We've been TTC since Aug 08 and have been on the waiting list for IVF since Dec 10; unexplained infertility 
I thought id start taking positive measures while we're waiting on the letter to come through the door so I've started having reflexology as I read somewhere this mite help.  Then my mum read an article on Duo fertility which boots are starting to sell at a cost of £500.
I've goggled it & it sounds too good to be true!!!  If you are Not pregnant in 12 months then your money back - its gotta be worth a shot?
I was just wondering if anyone used it or has any opinions on Duo Fertility good or bad??  
Would love some response.  
M+M


----------



## Katie789 (Dec 12, 2010)

Mm,

Ive not heard of it but im sure theres prob some small print somewhere that its not for couples who have certain issues such as low sperm, pcos, etc. If anyone could guarantee pregnancy within 12 months for everyone with fertility problems, treatment clinics would be out of business. 

Im sure it works for some people - they do say most people with no fertility probs get pregnant within 12 months. The rest within the following 12 months. So they really are guaranteed to work in the majority of those cases.

Id be wary of payin 500 on unless i knew both dh and i were in perfect workin order. If all of your tests have come back clear it could be the best 500 you ever spend. I would just look out for the small print though.
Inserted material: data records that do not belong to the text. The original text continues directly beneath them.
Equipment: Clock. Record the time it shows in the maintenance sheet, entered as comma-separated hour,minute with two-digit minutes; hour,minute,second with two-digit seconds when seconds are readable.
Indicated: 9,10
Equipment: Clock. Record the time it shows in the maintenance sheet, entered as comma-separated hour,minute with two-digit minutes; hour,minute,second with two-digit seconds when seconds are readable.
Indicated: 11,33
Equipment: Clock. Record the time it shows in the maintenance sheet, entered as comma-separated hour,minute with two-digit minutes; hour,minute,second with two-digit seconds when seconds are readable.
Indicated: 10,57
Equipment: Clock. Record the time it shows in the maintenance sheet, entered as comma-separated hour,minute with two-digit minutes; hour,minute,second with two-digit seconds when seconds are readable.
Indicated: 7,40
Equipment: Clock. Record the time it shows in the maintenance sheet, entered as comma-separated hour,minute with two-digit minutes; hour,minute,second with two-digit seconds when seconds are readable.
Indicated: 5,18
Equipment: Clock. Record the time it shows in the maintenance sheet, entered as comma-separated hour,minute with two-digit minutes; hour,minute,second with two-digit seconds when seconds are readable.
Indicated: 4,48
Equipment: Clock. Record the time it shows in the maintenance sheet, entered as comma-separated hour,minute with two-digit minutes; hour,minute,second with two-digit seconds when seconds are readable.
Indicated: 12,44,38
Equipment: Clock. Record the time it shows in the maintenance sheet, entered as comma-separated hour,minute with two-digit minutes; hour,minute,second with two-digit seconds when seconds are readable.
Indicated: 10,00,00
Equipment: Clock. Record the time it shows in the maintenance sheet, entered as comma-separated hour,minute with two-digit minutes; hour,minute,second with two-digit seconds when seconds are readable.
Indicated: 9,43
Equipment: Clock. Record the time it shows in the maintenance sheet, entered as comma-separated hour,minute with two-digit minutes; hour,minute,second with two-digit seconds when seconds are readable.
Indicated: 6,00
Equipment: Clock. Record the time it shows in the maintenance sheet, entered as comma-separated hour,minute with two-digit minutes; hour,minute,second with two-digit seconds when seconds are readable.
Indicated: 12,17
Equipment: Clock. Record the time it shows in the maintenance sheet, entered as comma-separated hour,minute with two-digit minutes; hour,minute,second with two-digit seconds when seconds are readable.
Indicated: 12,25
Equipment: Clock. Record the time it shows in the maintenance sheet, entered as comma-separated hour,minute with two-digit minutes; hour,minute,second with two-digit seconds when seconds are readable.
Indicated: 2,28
Hopefully someone who has used it comes along to give you a less synical view.

Katie xx


----------



## snowfairy (Jun 20, 2011)

Hi M+M,

Had not heard of this but just checked out their website and it does seem to be too good to be true.  It costs £495 for machine and support (from fertility experts) and patches for a year.  The money back guarantee does seem to cover unexplained fertility and other fertility issues as long as you follow their guidelines.  Obviously it excludes couples who could only achieve pregnancy with ivf, eg those with two blocked tubes or no sperm.  It seems to be a high tec way of monitoring basal body temperature by wearing patches, this info is then downloaded and analysed by doctors and then tells you how fertile you are over the coming week.  They say their success rate for using it for 6 months is comparable to a cycle of ivf.  They say they've tested it on people who have had or are waiting for IVF, though the study was only 99 couples.  It can also be used alongside medications and is recommended for pcos and irregular cycles.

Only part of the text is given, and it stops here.